# He continues to grow..



## my2geldings (Feb 18, 2008)

Tho I never feel like he is growing fast enough, I have been comparing photos of him of earlier this year vs pictures of the last few weeks. I can't believe how much he has filled in and grown and he is only 1! He's a really big boned boy.


----------



## mudypony (Jan 30, 2008)

He's so stunning!!! I love the third pic!


----------



## omgpink (Aug 16, 2008)

He is absolutely gorgeous! I'm sure your gonna have great fun with him.


----------



## Sara (Jul 6, 2007)

He's really going to be gorgeous, m2g


----------



## Cat (Jul 26, 2008)

Aw, no pictures are showing up for me. The little boxes say "This photo has been removed or deleted"


----------



## ArabianAmor (Aug 20, 2008)

Same here


----------



## JustDressageIt (Oct 4, 2007)

M2G, I can't see the images!!! I really want to see them!!


----------



## my2geldings (Feb 18, 2008)

Let's try it again


----------



## PoptartShop (Jul 25, 2010)

He is gorgeous!


----------



## Miss Katie (Dec 30, 2007)

Stunning


----------



## ArabianAmor (Aug 20, 2008)

Wow :shock: amazing!!


----------



## my2geldings (Feb 18, 2008)

Thank you very much


----------



## HappyAppy (Jul 20, 2008)

wow, hes pretty... :shock:


----------



## lacyloo (Jul 1, 2008)




----------



## Vidaloco (Sep 14, 2007)

He really is gorgous. Really nice on the hind end, nice butt :lol: 
Is it Cobalt? I have forgotten his name


----------



## Cat (Jul 26, 2008)

He is gorgeous! That is the look my husband wants - so pretty much his dream horse. Too bad Canadians are impossible to find around here.


----------



## my2geldings (Feb 18, 2008)

Vidaloco said:


> He really is gorgous. Really nice on the hind end, nice butt :lol:
> Is it Cobalt? I have forgotten his name


It is Cobalt  I spent my morning with that little ****** when one of the new boarders came up to me and asked "Is he a Canadian?" :shock: 
First time someone has recognized the breed!


----------



## .A.j. (Aug 29, 2007)

He is such a gorgeous boy! Lucky! He looks like he'll grow and fill out very nicely for you. Canadians are wonderful.


----------



## my2geldings (Feb 18, 2008)

Cat said:


> He is gorgeous! That is the look my husband wants - so pretty much his dream horse. Too bad Canadians are impossible to find around here.
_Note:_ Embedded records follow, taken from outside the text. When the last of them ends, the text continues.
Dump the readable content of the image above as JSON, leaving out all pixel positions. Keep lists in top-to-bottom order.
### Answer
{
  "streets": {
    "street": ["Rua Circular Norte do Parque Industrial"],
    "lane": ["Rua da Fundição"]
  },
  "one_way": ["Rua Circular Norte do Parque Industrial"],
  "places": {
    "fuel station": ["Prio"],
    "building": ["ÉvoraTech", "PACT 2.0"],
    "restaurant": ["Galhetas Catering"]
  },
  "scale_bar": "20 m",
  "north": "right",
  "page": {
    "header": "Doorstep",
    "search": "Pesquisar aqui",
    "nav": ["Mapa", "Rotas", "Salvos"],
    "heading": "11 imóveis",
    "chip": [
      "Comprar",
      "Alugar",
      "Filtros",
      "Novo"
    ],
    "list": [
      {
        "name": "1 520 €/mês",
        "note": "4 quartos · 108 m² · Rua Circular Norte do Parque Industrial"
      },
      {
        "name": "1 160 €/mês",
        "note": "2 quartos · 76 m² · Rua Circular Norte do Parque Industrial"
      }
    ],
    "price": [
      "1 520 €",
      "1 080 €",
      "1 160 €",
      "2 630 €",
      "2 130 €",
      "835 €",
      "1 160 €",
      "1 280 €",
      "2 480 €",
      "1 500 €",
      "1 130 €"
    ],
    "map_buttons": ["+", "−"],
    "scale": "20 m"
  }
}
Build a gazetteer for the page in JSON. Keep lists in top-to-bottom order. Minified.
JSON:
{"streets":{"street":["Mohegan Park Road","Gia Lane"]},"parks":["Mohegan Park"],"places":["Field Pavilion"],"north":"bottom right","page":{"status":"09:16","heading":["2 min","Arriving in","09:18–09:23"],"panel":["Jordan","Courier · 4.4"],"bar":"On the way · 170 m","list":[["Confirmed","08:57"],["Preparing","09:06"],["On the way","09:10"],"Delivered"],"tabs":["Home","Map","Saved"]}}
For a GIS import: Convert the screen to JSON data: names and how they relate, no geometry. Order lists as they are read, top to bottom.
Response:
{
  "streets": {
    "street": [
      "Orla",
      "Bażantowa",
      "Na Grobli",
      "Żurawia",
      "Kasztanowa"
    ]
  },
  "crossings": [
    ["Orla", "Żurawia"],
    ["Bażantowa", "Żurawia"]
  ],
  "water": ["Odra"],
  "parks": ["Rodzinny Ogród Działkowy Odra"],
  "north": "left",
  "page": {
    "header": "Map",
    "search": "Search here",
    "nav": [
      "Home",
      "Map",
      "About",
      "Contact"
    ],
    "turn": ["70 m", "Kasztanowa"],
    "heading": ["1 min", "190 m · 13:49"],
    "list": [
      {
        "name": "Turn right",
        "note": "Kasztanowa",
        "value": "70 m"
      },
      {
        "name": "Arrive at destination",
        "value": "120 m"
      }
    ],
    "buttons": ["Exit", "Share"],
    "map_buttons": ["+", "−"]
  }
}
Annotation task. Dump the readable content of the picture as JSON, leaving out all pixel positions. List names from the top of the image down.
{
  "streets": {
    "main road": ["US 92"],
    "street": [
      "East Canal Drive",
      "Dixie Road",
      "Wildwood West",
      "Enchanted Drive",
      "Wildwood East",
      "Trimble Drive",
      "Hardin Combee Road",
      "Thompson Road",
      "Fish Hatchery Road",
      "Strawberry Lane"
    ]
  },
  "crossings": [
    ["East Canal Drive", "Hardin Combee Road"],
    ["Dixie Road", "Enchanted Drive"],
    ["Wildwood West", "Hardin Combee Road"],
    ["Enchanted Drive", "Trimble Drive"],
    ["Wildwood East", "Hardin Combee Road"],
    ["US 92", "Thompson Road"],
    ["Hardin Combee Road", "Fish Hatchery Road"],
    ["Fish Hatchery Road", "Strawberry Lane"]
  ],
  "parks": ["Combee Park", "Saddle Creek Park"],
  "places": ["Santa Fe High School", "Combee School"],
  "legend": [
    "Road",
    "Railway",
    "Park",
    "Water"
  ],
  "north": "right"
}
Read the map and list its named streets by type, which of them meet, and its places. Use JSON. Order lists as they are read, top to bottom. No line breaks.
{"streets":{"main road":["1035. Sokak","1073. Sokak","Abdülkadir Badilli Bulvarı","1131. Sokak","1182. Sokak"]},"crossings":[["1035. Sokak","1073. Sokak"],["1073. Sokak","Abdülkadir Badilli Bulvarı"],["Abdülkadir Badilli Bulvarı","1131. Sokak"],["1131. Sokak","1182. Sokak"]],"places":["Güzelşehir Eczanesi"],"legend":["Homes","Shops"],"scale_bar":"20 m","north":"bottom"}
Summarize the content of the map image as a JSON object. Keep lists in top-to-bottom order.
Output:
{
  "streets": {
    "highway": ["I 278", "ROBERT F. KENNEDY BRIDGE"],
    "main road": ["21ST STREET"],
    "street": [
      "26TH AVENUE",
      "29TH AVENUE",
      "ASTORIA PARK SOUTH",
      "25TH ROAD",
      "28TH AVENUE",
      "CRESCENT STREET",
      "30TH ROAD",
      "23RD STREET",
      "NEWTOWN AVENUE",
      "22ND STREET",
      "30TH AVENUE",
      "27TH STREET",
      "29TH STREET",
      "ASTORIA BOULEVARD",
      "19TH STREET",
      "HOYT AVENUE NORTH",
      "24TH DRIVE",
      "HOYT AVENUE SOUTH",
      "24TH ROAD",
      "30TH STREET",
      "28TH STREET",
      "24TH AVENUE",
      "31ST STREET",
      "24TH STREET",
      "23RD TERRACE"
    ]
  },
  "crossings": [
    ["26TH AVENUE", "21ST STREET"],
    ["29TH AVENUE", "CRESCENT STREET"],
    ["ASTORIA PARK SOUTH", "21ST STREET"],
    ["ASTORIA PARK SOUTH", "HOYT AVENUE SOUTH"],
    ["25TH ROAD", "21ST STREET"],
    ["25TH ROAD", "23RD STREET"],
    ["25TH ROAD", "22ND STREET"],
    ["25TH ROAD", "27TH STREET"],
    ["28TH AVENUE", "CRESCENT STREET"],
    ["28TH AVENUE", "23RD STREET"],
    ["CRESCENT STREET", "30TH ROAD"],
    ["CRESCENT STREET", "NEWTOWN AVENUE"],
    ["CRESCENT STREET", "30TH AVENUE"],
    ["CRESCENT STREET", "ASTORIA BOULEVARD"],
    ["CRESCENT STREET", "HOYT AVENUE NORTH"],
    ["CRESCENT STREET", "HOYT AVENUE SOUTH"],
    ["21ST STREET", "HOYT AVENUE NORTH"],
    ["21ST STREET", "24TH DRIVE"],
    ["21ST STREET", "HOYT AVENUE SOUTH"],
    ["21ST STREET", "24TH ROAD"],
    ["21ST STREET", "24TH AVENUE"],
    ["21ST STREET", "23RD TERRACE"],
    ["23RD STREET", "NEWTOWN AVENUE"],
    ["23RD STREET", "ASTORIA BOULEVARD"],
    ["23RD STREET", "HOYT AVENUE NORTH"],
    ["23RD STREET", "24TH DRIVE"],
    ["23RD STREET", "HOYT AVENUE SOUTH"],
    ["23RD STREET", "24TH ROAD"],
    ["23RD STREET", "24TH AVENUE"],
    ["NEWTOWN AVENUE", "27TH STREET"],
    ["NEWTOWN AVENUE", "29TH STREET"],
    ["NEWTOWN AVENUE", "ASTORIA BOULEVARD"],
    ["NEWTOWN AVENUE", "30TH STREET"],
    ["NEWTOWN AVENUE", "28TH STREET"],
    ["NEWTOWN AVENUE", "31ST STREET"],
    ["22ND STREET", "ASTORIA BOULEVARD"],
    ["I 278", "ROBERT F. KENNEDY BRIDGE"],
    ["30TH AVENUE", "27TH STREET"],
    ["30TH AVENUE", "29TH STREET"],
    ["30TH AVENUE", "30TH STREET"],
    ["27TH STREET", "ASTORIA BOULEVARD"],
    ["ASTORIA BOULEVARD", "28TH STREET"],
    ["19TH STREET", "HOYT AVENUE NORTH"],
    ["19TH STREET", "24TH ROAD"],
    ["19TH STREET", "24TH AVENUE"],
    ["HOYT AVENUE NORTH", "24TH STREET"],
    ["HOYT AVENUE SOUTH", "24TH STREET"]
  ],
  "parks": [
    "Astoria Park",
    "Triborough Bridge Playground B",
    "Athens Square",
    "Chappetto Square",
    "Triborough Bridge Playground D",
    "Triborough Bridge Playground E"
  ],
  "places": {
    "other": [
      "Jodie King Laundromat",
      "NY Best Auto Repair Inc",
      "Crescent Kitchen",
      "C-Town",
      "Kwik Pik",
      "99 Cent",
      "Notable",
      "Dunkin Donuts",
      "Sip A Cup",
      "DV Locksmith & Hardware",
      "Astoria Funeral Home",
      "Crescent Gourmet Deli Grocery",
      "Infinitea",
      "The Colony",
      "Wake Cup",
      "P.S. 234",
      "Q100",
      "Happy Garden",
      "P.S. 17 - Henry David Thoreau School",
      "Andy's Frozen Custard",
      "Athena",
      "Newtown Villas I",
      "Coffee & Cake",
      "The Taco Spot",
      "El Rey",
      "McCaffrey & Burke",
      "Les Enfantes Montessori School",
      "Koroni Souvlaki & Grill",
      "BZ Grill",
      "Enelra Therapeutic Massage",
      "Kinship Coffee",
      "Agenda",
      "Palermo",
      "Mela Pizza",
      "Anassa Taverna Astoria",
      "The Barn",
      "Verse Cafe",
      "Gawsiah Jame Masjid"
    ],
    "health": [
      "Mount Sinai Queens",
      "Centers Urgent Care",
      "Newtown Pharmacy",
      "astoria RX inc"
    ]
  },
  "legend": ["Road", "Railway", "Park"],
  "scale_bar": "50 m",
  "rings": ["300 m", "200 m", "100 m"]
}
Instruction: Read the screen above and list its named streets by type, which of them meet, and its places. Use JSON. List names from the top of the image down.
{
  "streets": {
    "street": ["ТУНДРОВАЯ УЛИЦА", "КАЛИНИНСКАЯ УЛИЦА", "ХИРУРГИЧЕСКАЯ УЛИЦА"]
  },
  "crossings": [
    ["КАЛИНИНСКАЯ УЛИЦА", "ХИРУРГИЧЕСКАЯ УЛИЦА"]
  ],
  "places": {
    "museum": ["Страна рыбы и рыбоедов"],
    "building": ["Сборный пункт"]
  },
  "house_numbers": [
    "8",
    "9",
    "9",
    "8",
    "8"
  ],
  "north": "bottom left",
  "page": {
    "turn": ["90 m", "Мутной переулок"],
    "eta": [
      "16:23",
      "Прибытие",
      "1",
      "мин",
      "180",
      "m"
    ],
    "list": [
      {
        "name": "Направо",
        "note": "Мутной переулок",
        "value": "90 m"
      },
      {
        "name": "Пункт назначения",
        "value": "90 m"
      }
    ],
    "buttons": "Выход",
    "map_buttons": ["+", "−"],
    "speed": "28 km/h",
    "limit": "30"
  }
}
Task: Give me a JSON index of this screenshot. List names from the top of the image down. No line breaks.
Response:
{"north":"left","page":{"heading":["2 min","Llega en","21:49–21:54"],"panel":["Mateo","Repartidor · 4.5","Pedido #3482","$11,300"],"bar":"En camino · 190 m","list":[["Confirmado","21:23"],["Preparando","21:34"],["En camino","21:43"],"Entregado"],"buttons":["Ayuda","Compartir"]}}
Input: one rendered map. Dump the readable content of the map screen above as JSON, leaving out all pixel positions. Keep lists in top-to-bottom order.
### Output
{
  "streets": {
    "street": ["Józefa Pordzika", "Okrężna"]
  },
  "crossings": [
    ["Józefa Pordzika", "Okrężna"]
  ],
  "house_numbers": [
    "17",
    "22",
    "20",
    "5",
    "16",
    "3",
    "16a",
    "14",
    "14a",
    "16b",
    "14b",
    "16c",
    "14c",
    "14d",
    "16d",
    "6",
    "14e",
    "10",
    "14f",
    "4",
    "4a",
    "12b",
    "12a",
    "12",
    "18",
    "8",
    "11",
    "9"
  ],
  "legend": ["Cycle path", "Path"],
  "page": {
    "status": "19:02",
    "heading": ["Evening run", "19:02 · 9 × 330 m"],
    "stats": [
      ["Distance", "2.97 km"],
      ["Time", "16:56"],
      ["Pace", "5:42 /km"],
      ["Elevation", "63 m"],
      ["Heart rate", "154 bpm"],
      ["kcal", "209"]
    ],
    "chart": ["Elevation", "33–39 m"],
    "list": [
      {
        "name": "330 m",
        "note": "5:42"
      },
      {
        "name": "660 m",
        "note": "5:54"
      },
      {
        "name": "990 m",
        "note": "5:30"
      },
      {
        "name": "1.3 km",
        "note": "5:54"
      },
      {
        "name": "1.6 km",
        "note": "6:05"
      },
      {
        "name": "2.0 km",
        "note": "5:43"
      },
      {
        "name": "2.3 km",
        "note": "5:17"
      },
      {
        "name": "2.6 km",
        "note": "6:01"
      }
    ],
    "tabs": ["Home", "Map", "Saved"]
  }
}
They are difficult to find but there are breeders around if you know where to look. I can help you and send you in the right direction, just send me a pm.

I will warn you tho, these guys arent cheap to buy.


----------



## FGRanch (Feb 9, 2008)

Wow he sure is stunning! I can't even put into words how good looking he is!


----------



## my2geldings (Feb 18, 2008)

FehrGroundRanch said:


> Wow he sure is stunning! I can't even put into words how good looking he is!


aww thank you very much. He is a good boy.


----------



## my2geldings (Feb 18, 2008)




----------



## KiwiRyder (Aug 14, 2008)

wow he is a stunner I know nothing of the breed what are they normally used for etc?!


----------



## free_sprtd (Oct 18, 2007)

***droooooooools*** he's so gorgeous!


----------